The Old Art of Smoking Fish

Chak Khorn perpetuates the art of smoking fish in her village on the Tonle Sap Lake. Photo: ISA Rohany

Siem Reap--Kampong Khleang is one of these villages on the Tonle Sap Lake where people have probably lived since there were kings at Angkor and the Khmer empire dominated the region.  


Located about 50 kilometers from Siem Reap City, it sits on the bank of the Tonle Sap Lake with some villagers’ houses built on land and others over the lake. 


 Chak Khorn perpetuates the art of smoking fish in her village on the Tonle Sap Lake. Photo: ISA Rohany


Today, people in the village make a living out of farming, fishing and also tourism. Some of them are boat tour guides as Kampong Khleang attracts tourists interested in eco-tourism and wanting to relax while watching life at the lake.    

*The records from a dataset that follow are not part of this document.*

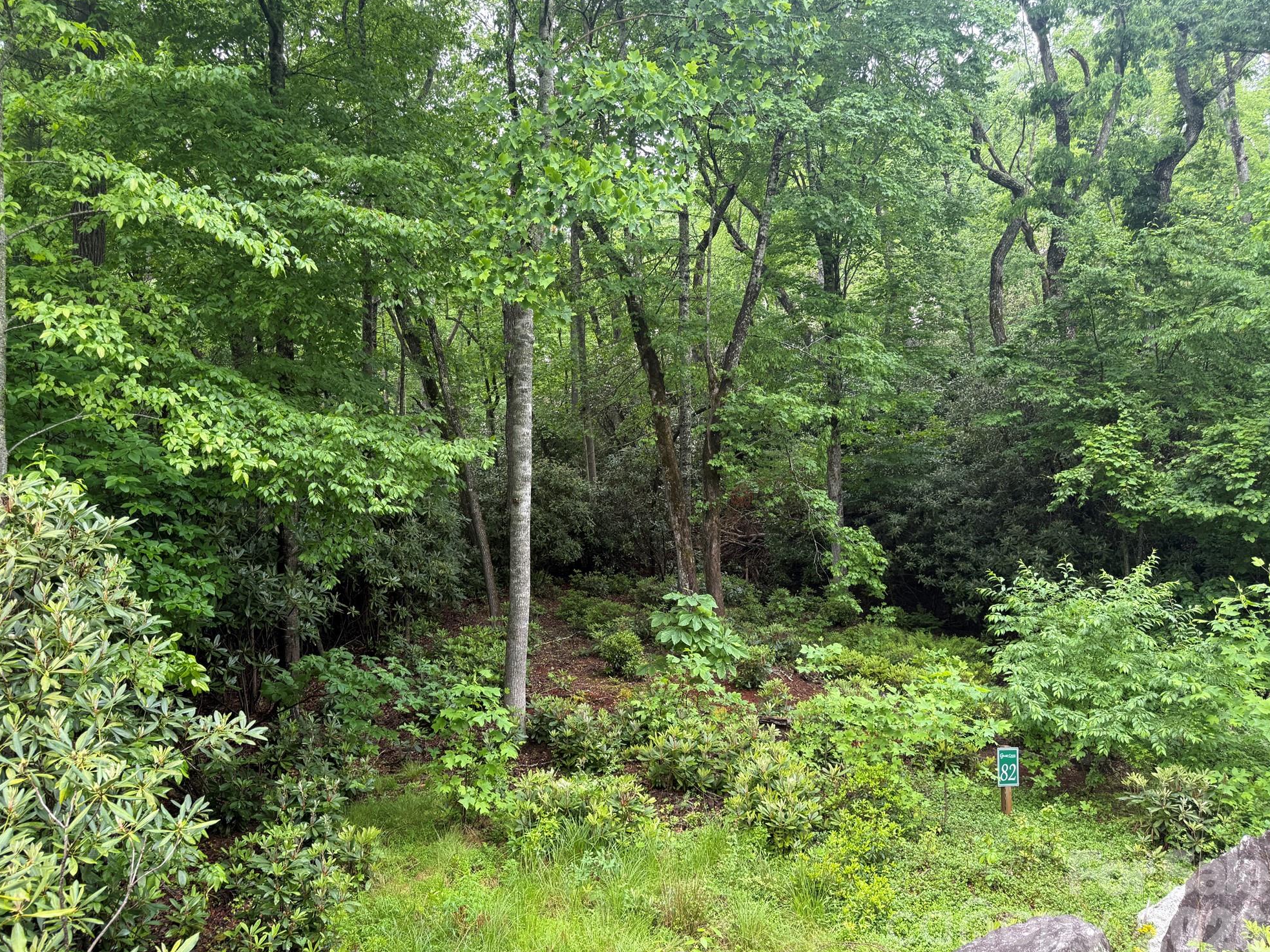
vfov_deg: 54.9
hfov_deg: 69.4
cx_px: 614
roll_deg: +0.7
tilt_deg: +2.2
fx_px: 917
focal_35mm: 25
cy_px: 481
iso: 64
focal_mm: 6.76
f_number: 1.78
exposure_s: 1/121
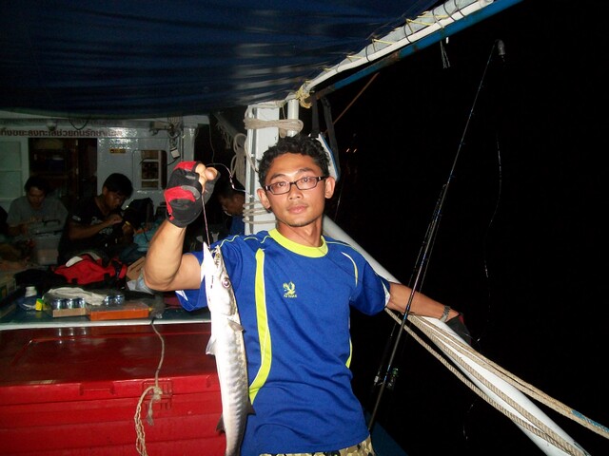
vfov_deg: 41.8
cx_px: 304
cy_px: 228
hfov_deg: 54.0
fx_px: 598
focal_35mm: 34
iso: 160
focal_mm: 6.1
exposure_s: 1/60
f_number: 2.7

And then there is Chak Khorn who, for more than 10 years, has been smoking fish, working in a smoking facility she has set up next to her house. There she sits every day, looking after ember to make sure there is a constant and even flow of smoke to produce the expected result.  


Khorn smokes 500 to 600 kilograms of fresh fish per day, going through the drying process once in the morning and once in the evening. This amounts to 3,000 or so skewers of smoked fish.



She sells them for 14,000 riels (around $3.50) per kilogram, which translates into 24 skewers of smoked fish. 


The money is shared among herself, fishermen who provide her with fish and people selling at the market.